Extracted records
------------------------
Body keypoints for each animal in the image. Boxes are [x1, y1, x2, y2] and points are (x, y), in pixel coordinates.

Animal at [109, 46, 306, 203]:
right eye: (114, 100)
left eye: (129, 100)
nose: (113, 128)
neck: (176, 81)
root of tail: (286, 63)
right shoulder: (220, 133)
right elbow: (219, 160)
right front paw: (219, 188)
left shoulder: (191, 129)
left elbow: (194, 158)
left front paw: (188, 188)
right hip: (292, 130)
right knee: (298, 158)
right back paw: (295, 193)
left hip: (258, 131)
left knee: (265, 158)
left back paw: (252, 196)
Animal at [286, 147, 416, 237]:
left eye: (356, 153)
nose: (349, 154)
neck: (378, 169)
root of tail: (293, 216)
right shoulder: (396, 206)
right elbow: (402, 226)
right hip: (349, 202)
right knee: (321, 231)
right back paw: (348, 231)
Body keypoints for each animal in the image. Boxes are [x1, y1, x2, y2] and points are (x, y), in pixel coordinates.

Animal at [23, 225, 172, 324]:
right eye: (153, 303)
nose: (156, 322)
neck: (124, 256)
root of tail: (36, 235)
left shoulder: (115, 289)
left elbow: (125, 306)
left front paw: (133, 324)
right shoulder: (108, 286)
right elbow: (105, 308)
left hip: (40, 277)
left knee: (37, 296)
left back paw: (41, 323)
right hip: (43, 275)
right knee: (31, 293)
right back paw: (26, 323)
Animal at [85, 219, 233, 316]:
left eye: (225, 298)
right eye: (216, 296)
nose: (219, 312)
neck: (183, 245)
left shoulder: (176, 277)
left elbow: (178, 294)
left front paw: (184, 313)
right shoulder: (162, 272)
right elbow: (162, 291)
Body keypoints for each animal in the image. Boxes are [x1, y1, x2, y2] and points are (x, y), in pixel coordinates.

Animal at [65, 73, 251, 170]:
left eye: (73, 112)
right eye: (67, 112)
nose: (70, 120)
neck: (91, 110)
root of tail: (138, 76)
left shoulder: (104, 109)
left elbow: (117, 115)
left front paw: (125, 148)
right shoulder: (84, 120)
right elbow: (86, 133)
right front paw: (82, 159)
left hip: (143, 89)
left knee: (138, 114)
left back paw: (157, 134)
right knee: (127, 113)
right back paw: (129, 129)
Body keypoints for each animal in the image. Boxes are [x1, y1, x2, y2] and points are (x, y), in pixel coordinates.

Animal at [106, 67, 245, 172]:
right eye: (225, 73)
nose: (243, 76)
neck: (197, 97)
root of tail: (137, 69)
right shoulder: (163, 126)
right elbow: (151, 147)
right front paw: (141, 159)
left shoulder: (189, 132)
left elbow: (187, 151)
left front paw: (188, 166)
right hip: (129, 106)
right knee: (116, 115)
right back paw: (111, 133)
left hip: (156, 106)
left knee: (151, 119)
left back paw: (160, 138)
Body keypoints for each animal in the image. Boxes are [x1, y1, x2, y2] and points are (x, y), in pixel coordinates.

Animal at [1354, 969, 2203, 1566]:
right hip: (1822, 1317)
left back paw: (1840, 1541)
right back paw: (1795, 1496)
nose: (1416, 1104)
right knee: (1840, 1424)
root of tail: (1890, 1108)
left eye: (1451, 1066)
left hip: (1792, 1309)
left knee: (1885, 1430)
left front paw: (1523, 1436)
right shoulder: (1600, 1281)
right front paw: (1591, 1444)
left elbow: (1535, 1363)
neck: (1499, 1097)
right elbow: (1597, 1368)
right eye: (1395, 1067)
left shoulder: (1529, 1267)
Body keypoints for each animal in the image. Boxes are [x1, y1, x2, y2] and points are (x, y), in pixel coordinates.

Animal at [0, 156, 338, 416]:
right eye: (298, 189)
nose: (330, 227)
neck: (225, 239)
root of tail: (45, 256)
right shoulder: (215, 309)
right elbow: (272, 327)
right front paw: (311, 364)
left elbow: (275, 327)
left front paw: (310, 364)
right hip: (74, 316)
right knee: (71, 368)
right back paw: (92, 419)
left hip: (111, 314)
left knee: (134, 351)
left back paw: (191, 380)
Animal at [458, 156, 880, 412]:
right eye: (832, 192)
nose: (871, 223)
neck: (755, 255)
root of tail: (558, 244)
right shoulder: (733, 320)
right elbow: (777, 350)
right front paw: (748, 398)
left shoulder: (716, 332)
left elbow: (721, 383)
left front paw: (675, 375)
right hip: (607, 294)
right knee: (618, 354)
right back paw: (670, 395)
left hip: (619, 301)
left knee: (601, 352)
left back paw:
------------------------
### Exercise description:
Please reproduce, exactly as written, the lines of the records from the first line through the one containing "left elbow: (194, 158)".

### Answer section:
Body keypoints for each animal in the image. Boxes are [x1, y1, x2, y2] and points are (x, y), in pixel coordinates.

Animal at [109, 46, 306, 203]:
right eye: (114, 100)
left eye: (129, 100)
nose: (113, 128)
neck: (176, 81)
root of tail: (286, 63)
right shoulder: (220, 133)
right elbow: (219, 160)
right front paw: (219, 188)
left shoulder: (191, 129)
left elbow: (194, 158)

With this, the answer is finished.